┌─ EXTRAIT DU TEXTE

Voilà une ligne qu’il ne pensait sans doute guère ajouter à son Pedigree (2005)– titre de l’un de ses plus beaux livres, dans lequel il revient sur les vingt premières années de sa vie. Patrick Modiano est le quinzième écrivain français distingué par le prix Nobel de littérature. « Pour l’art de la mémoire avec lequel il a évoqué les destinées humaines les plus insaisissables et dévoilé le monde de l’Occupation », a précisé l’Académie suédoise, dans un communiqué diffusé jeudi 9 octobre, à la mi-journée.
Quand l'éditeur Antoine Gallimard a appelé l’intéressé pour le féliciter, l'écrivain était « très heureux », mais il a répondu avec « sa modestie coutumière » qu’il trouvait cela « bizarre » a raconté la maison d’édition.

└─
┌─ LIGNES AFFICHÉES

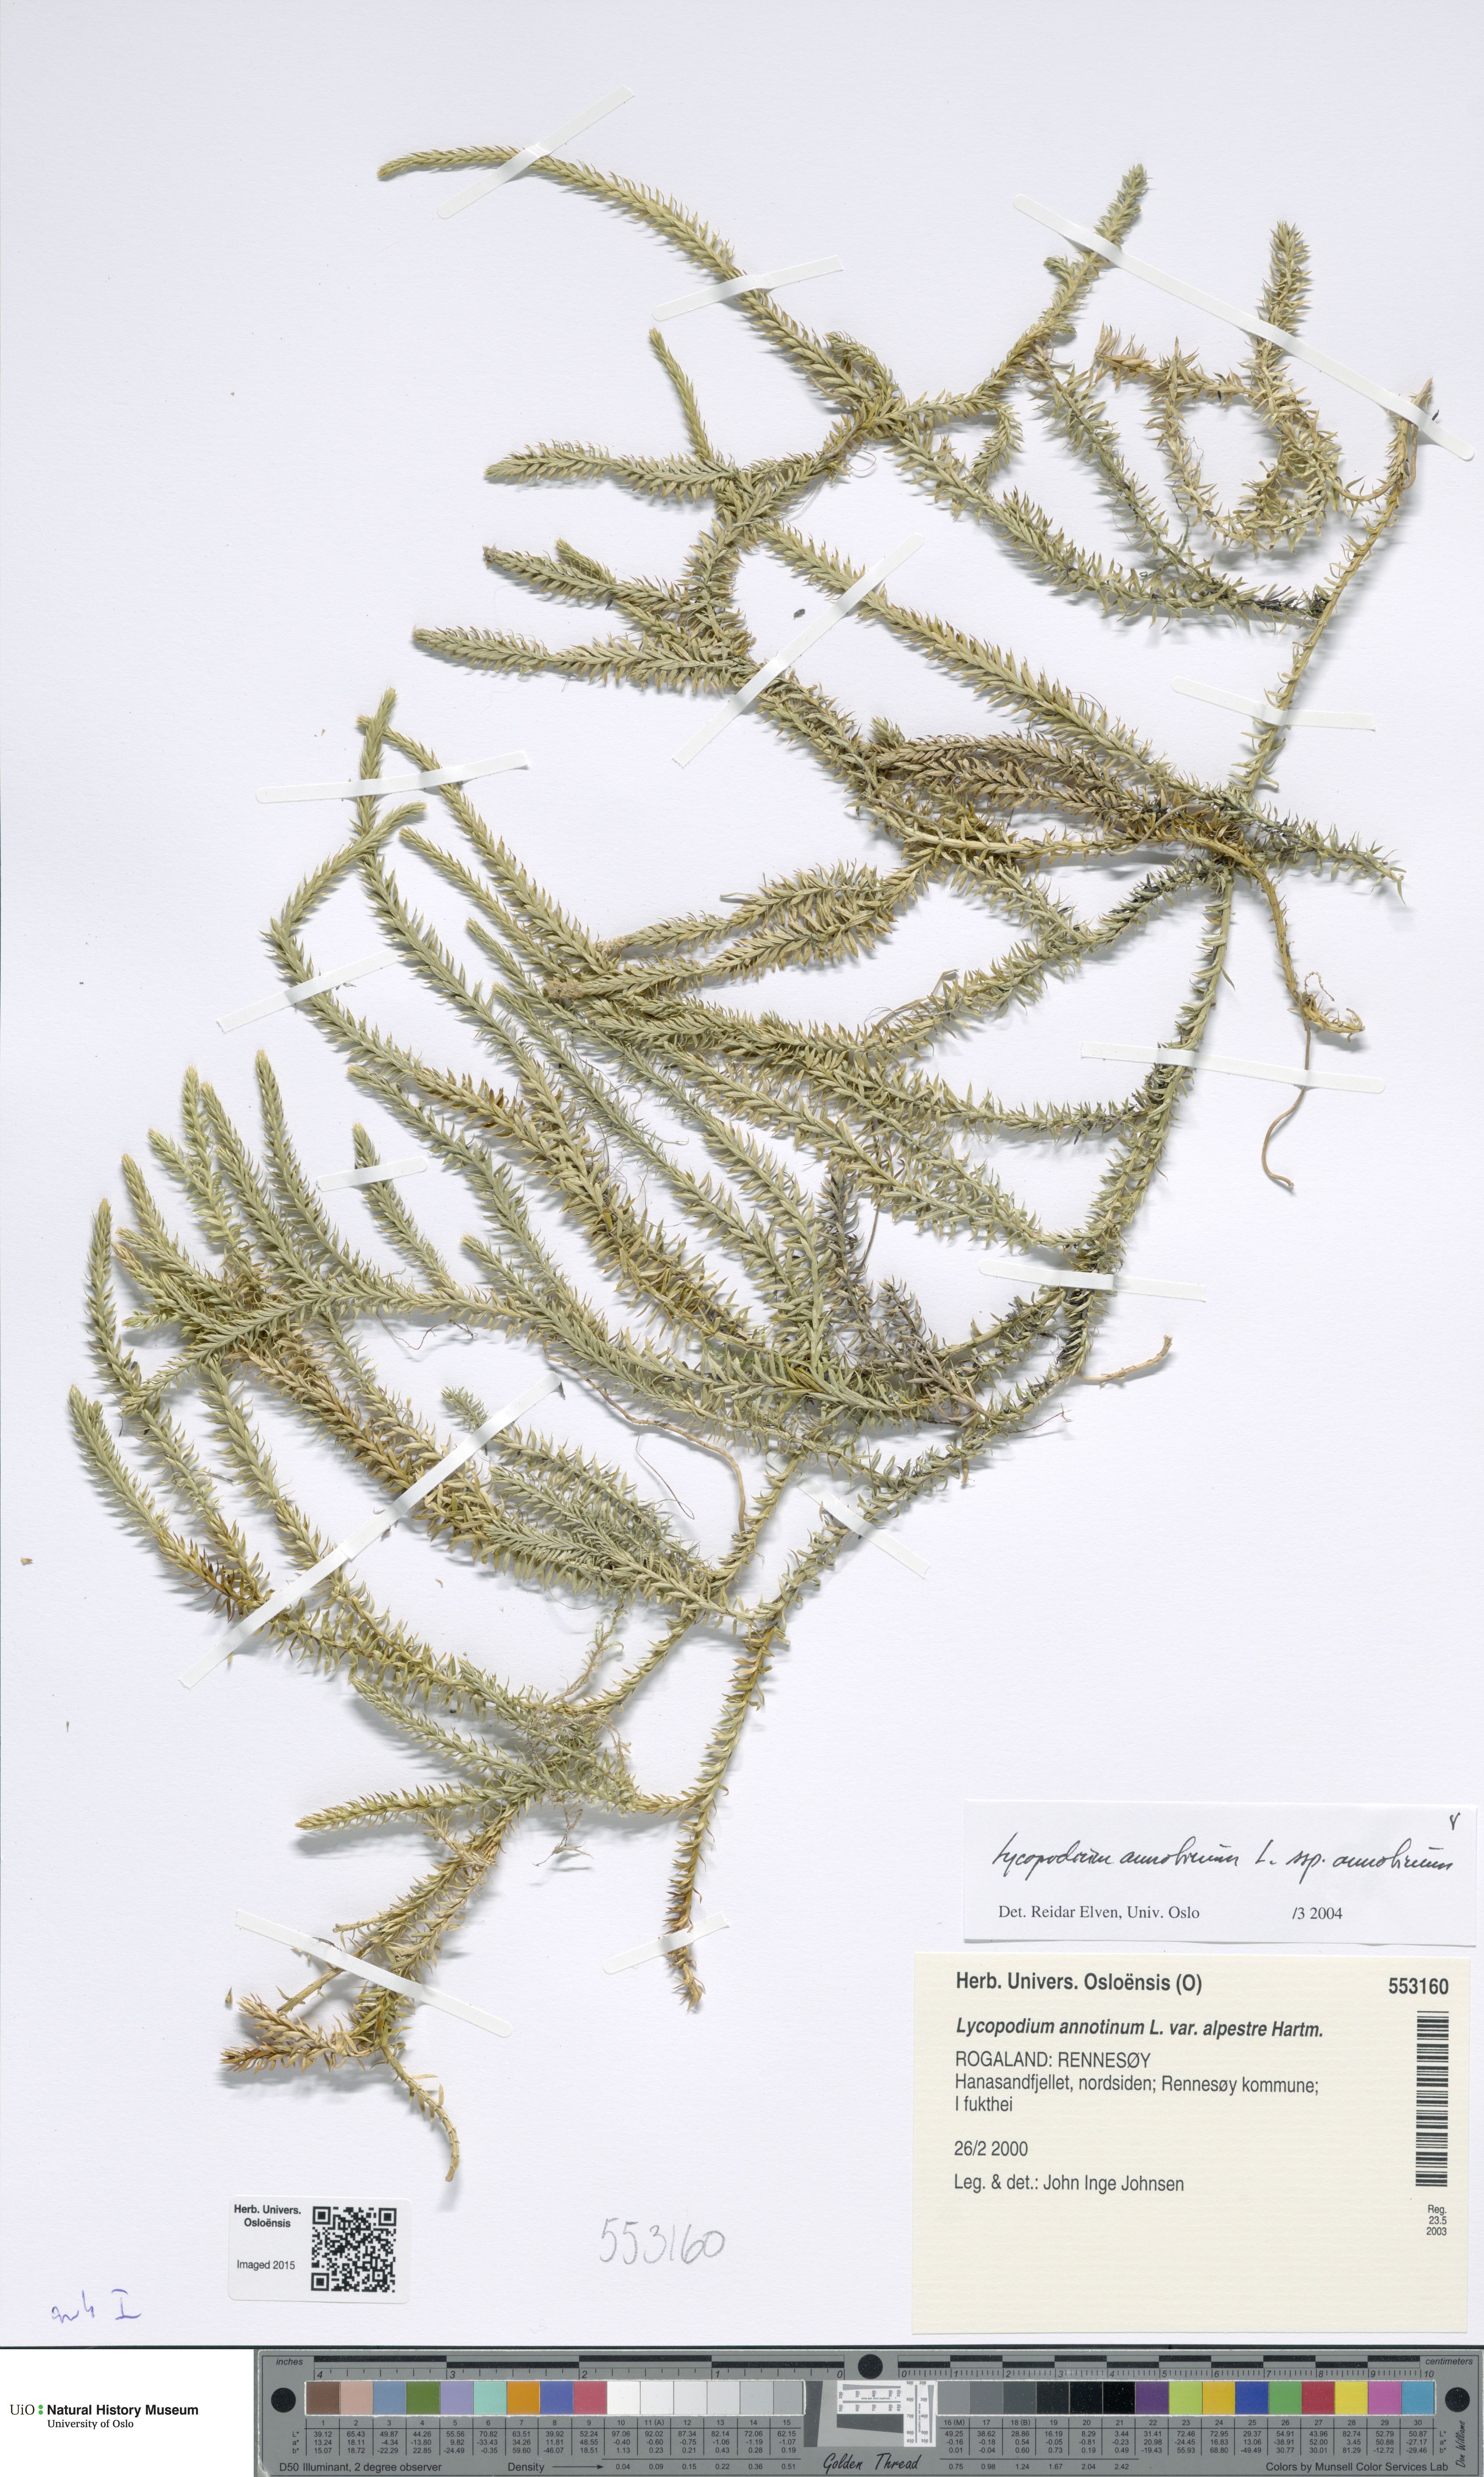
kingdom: Plantae
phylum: Tracheophyta
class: Lycopodiopsida
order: Lycopodiales
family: Lycopodiaceae
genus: Spinulum
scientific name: Spinulum annotinum
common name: Interrupted club-moss
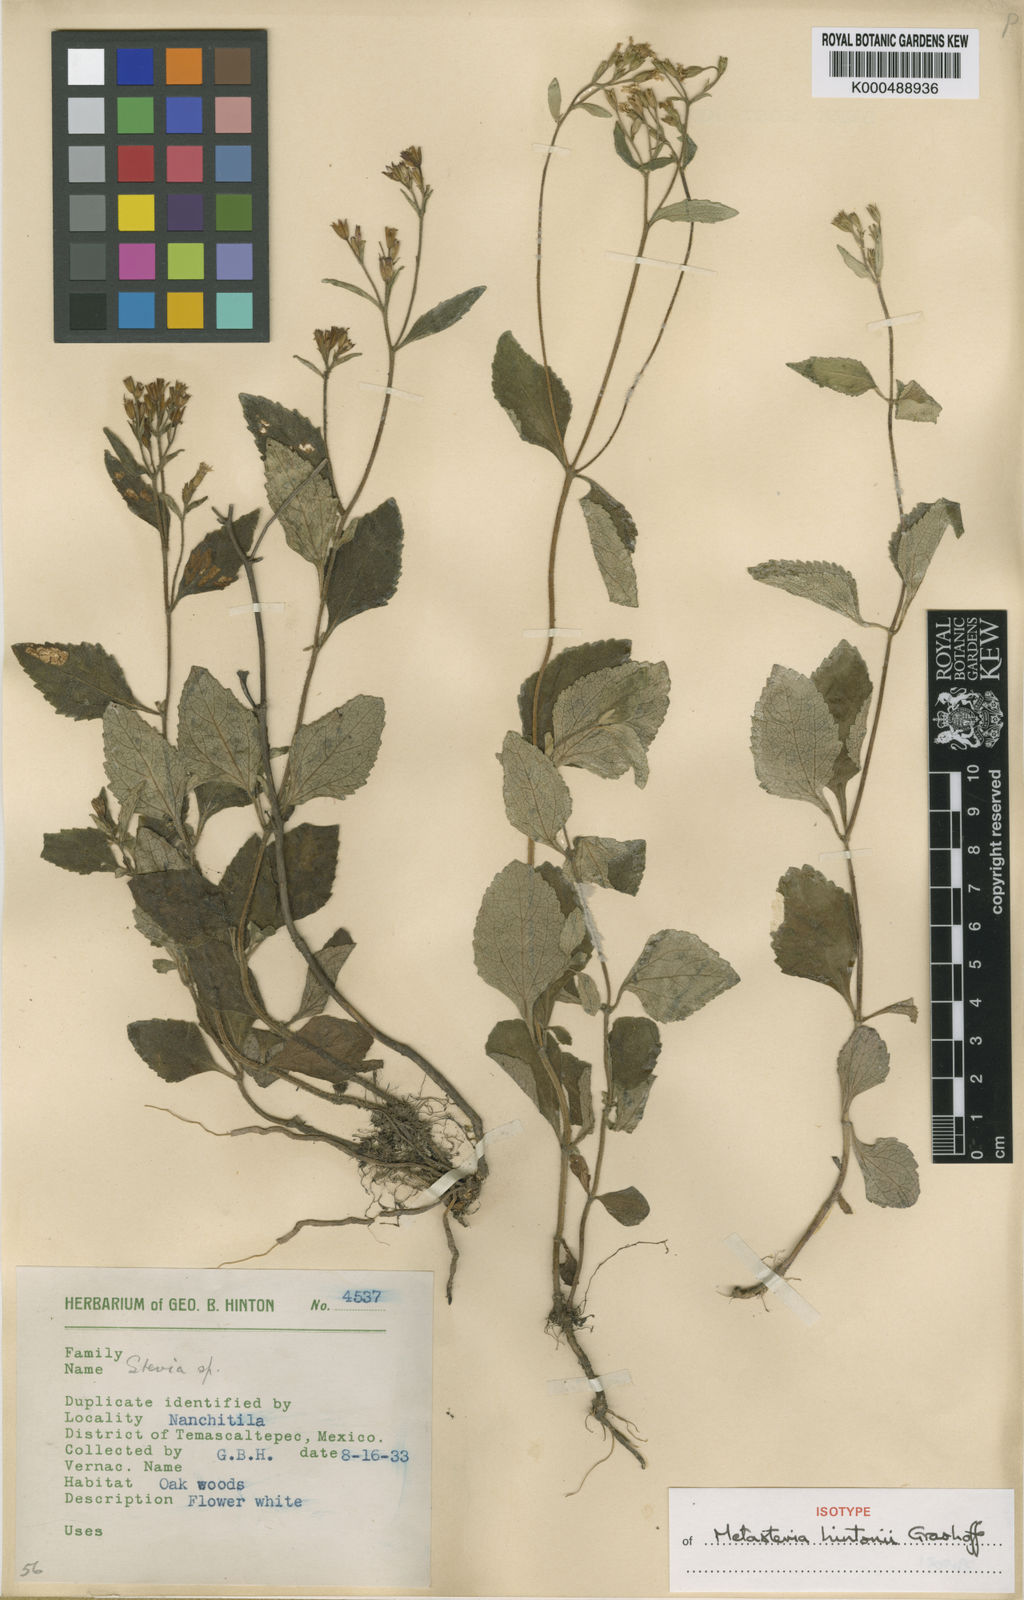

└─

__À VOUS DE JOUER__:
[1] D'après l'extrait, quel jour l'Académie suédoise a-t-elle diffusé son communiqué ?
[2] Modifie tout le passage de l'extrait qui va de « Quand l'éditeur Antoine » jusqu'à « la maison d’édition. » en remplaçant « modestie » par « discrétion ».
Les lignes viennent d'une autre source que l'extrait.

__RÉPONSES PAR QUESTION__:
[1] Le jeudi 9 octobre, à la mi-journée.

[2]
Quand l'éditeur Antoine Gallimard a appelé l’intéressé pour le féliciter, l'écrivain était « très heureux », mais il a répondu avec « sa discrétion coutumière » qu’il trouvait cela « bizarre » a raconté la maison d’édition.